Bronzeville: a walk through Chicago’s Black Metropolis
// By Jacqueline Brennan
We hope you’ve had a chance to check out the lineup for Chicago Inside & Out – a dozen thoughtfully designed experiences, all guided by dynamic community leaders across Chicago. These immersive tours are a cornerstone of the Upswell experience, which is all about going deep locally to uncover enriching and surprising insights that apply to changework across the board. We’re continuing to share more each week about the unique slate of community experiences happening this November, which includes, yes, these immersive tours, but also some sweet Community Dinners. In fact, one of those dinners is happening in the same South Side neighborhood as the tour we’re previewing here: Bronzeville!
In our preview of the dinner happening at the Chicagoland soul food stronghold of Pearl’s Place, we mentioned that Bronzeville was known as Chicago’s Black Metropolis. The name stuck when eight buildings and a public monument there were added to the National Register of Historic Landmarks in 1998. But Bronzeville and Black Metropolis are two nicknames that go much further back. Before the mid-1800s, this part of the city was home to one of the largest concentrations of Chicago’s African American community, but it was known simply as “Near South Side.” Then came the Great Migration—a historic period when many black families left the South for cities further north like Chicago. The borders of what was called Near South Side expanded along with its population. By the turn of the century, the resulting community became better known by its Bronzeville and Black Metropolis monikers.

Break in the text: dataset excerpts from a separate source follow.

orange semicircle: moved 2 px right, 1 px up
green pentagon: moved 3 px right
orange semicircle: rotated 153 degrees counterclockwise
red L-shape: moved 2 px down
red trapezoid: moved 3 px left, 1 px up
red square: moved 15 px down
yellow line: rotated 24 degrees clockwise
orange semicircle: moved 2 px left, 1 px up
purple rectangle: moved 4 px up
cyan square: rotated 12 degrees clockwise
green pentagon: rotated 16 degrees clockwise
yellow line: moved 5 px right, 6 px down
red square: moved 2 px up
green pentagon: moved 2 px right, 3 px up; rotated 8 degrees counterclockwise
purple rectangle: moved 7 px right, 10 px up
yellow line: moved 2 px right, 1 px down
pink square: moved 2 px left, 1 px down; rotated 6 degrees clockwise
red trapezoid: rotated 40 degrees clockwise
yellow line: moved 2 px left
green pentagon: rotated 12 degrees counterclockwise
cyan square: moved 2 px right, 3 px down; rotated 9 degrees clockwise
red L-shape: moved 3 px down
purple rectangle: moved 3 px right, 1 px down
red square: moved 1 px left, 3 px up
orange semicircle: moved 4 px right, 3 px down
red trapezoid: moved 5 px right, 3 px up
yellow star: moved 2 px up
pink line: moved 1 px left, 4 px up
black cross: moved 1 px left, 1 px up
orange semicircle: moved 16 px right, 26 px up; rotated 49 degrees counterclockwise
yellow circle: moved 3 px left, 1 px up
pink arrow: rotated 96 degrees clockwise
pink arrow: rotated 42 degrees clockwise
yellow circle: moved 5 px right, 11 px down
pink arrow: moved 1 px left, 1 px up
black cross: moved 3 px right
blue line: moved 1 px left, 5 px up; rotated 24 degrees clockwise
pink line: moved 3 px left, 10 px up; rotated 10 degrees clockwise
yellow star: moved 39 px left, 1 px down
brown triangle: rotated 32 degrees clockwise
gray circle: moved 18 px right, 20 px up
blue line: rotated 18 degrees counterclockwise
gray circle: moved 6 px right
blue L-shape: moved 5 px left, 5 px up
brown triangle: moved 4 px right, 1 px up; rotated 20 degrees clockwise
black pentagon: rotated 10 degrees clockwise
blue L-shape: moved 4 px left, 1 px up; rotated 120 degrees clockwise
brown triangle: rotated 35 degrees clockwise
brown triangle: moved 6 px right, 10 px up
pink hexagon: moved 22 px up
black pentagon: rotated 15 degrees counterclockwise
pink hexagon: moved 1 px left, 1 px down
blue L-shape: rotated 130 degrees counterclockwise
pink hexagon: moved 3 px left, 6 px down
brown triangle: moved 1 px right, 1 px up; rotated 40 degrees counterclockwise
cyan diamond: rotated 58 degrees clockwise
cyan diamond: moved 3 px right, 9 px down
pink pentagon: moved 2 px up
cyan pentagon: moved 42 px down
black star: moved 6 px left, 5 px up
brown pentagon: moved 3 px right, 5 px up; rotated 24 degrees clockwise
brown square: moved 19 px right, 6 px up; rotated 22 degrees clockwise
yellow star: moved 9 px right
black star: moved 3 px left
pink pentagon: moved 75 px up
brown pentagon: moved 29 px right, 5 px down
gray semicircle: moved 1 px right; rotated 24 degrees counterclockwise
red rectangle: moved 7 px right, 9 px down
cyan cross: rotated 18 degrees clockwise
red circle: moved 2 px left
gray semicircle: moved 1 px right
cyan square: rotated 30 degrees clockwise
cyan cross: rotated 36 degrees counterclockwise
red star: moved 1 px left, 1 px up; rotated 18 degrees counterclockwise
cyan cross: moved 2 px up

Bronzeville was the center of black commerce and culture in Chicago between the 1920s and 1950s. After years of decline, disinvestment, and over-population that left residents impoverished and underserved, Bronzeville is rebuilding thanks in no small part to the efforts of community members, activists, and some of the neighborhood assets you’ll be exposed to firsthand on this tour.
If you sign up, you’ll take a chartered bus Wednesday morning from Upswell’s home base of Hilton Chicago to the home base of TURN, or The Urban Resilience Network. Founded by Pastor Chris Harris, TURN (known until 2016 as Bronzeville Dream Center) is a community center dedicated to serving Chicago with trauma-informed counseling and other social services aimed at minimizing negative factors that cause violence, while increasing protective influences that yield positive outcomes. At TURN, you’ll receive a brief historical talk, followed by a tour highlighting the scope of their mental health services that include trauma therapists and helpline counseling services.
In addition to seeing firsthand what TURN is all about on this tour, Pastor Harris will be giving a Thursday Spark Talk presented by Bright Star Community Outreach to share how the TURN model is disrupting the system of street justice that has fed an egregious cycle of homicide and trauma in Chicago. So, keep that in mind if your Wednesday tour of Bronzeville inspires you to go deeper!
After touring TURN’s space and learning about their services, you’ll travel to a historical landmark. Constructed in 1941 and dedicated to then-First Lady Eleanor Roosevelt, the South Side Community Arts Center was one of nearly 100 community arts centers established under the Works Progress Administration’s Federal Art Project. Though it was one was of dozens created by the federal program, it was the first black art museum and it’s now the only WPA art center still operating as established in its original building. You’ll receive a guided tour of the space and learn more about the black artists whose work was featured at the center. The roster includes trailblazers like Gwendolyn Brooks, photographer and filmmaker Gordon Parks, and visual artists like William Carter, Charles White, Archibald Motley, Jr., Dr. Margaret Taylor Burroughs, and Eldzier Cortor.
Following lunch at South Side Community Arts Center, you’ll head over to the last stop on the Bronzeville Tour, a turn-key, shipping container retail experience called the Boombox. Designed by Chicago architecture firm Latent Design, the Boombox explores alternative responses to developing hyper-local, micro-business platforms for communities lacking both traditional retail infrastructure and funding mechanisms for emerging entrepreneurs.
The Bronzeville tour will showcase how legacy cultural spaces and social service organizations can be leveraged along with alternative approaches to community organizing to cultivate economic opportunity, disrupt cycles of injustice, and advance equity in Chicago and beyond. It’s just one of a dozen tours happening at Upswell this November. Choosing between them will be tough, but all of them will put you in an inspired headspace to kick off the first day of Upswell. We’ll continue to highlight tours and much more about the Upswell Chicago experience, but keep in mind that many of these Inside & Out tours can accommodate no more than 35 participants and will fill up. So, if you see one that you’re over the moon about already, don’t sit on saving your spot!